● GIVEN PASSAGE
--- start ---

Key Audience Messaging:
Verbal interpretations of the brand positioning and brand values focused on specific audiences. Conveys the essence of the brand positioning to each audience, using words that respond to the needs and resulting benefits targeted to that audience, while still ensuring consistency in the overarching message.

L

Launch:
The initial marketing of a new product in a particular market. The way in which the launch is carried out greatly affects the product’s profitability throughout its life cycle.

Linguistic Analysis:
A technique to ensure that a chosen name is free of negative connotations in all languages of industrialized economies and emerging markets. Also used to verify that a product name or company name has strongly positive associations and is easy to pronounce in the major languages of business.

Lock-up:
The arrangement of the corporate signature or business signatures.

Logo
A brand’s most important and recognizable visual signifier. Composed of text (brand signature) and image (brand symbol), the logo serves as a company’s flag. The terms logo and trademark are used synonymously. The Apple logo is a prime example.

Logotype:
The corporate name in specially drawn letterforms. It cannot be set in standard typefaces. Almost always, the logotype is joined with the global symbol in an approved configuration.

M

Market Leader:
A company that has achieved a dominant position within its field, either in scale (e.g. British Airways) or influence (e.g. Virgin). This leading position often comes about because the company was the first to market a certain type of product and, with the protection of a patent, has managed to consolidate its position before direct competition was possible. Alternatively, a company may overtake a previous market leader through greater efficiency and skillful positioning.

Market Position:
A measure of the position of a company or product in a market. Defined as market share multiplied by share of mind.

Market Segment:
A group of customers who share the same needs and values, who can be expected to respond in much the same way to a company’s offering, and who command enough purchasing power to be of strategic importance to the company.

Market Segmentation:
Dividing customers into market segments according to how and for what purpose they use a product. Note that the same product might be used in different ways, or for different purposes,

by different market segments.

Market Share:
A company’s share of total sales in a given category of product, in a given market. Can be measured either in terms of volume (how many units sold) or value (the worth of units sold).

Masterbrand:
A brand that dominates all products or services in a range or across a business; sometimes used with sub-brands, and sometimes used with alpha or numeric signifiers. Mercedes-Benz, Nike and BMW are masterbrands.

--- end ---

● Some listings
--- start ---

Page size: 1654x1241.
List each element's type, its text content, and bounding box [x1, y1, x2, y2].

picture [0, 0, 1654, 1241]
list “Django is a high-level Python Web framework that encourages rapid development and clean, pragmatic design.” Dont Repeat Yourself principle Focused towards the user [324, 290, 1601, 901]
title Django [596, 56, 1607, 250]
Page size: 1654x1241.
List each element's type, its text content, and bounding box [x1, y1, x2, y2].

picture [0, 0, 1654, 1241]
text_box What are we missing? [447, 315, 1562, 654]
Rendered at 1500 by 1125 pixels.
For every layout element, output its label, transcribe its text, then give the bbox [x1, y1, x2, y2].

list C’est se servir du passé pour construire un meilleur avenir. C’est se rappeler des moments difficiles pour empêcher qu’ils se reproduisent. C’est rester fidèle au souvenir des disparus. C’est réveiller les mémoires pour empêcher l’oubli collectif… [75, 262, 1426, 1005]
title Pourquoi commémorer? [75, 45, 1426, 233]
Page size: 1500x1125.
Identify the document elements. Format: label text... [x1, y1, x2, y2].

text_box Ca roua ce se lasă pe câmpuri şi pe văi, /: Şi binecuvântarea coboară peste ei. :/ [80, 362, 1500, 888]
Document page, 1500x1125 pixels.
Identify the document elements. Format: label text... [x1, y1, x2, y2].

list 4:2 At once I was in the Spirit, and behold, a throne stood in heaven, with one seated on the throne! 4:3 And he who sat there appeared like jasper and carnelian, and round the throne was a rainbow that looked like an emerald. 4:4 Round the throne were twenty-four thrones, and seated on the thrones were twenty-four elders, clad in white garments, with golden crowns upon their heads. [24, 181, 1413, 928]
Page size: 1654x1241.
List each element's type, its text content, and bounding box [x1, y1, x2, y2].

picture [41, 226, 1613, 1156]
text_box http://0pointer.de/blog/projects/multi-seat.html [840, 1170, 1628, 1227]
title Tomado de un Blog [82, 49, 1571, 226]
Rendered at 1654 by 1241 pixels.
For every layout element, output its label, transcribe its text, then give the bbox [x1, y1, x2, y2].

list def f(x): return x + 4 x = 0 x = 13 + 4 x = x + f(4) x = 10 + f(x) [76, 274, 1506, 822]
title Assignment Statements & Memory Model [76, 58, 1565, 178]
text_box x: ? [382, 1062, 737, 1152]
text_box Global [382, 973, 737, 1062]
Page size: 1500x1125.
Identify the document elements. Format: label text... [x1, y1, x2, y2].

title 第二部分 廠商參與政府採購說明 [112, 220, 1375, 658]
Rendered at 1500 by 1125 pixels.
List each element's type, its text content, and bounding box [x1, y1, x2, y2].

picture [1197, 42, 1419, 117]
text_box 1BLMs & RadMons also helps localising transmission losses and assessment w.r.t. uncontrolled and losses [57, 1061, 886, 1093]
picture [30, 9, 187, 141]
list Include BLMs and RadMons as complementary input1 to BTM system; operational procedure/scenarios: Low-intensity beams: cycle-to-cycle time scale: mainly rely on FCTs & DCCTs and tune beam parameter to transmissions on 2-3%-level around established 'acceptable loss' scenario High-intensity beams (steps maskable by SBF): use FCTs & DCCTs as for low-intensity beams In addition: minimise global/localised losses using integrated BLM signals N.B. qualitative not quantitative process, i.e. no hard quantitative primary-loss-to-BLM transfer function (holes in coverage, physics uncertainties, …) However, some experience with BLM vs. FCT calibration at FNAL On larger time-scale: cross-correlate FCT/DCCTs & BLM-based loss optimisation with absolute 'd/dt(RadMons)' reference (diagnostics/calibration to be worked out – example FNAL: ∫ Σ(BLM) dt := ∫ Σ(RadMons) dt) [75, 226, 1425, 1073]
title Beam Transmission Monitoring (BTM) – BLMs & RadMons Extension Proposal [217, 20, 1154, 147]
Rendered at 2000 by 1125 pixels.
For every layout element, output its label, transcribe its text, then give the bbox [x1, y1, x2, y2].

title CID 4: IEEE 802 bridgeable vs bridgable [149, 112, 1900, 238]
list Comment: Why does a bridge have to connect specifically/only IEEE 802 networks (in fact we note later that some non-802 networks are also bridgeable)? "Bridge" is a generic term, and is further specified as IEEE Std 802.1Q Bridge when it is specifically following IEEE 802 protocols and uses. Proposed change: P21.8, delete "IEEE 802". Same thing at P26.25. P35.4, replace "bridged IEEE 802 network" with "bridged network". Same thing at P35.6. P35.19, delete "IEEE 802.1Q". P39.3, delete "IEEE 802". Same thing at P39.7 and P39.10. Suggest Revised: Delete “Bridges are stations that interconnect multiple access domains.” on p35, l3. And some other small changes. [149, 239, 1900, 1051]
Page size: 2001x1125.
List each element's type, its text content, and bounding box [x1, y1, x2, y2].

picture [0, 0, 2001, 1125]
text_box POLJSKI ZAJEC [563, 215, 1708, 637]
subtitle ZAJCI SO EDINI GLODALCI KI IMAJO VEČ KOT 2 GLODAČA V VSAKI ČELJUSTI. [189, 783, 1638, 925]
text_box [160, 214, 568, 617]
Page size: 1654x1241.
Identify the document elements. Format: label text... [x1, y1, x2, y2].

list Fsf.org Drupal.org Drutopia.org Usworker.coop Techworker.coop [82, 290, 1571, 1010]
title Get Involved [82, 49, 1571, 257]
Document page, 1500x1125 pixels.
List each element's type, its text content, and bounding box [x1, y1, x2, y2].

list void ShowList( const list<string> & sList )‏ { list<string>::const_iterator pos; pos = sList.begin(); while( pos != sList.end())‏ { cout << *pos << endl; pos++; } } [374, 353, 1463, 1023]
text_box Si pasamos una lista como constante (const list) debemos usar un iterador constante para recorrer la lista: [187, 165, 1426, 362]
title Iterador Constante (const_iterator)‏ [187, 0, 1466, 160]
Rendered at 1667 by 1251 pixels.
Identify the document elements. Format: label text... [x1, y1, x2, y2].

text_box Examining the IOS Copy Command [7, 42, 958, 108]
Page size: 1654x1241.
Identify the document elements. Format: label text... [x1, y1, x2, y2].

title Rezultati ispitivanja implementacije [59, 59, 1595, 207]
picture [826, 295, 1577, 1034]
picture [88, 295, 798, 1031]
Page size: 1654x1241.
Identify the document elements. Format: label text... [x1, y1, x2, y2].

--- end ---

● TASKS FOR THIS EXERCISE
- 1) According to the branding glossary, what two quantities are multiplied to define market position?
- 2) List every term the branding glossary defines under the letter L heading.
- 3) From the branding glossary, extract the passage starting with "by different market" and going on through "of units sold).".
The listing is not needed for any of this work.

● RESPONSES FOR EACH TASK
- 1) Market share and share of mind.

- 2)
- Launch
- Linguistic Analysis
- Lock-up
- Logo
- Logotype

- 3)
by different market segments.

Market Share:
A company’s share of total sales in a given category of product, in a given market. Can be measured either in terms of volume (how many units sold) or value (the worth of units sold).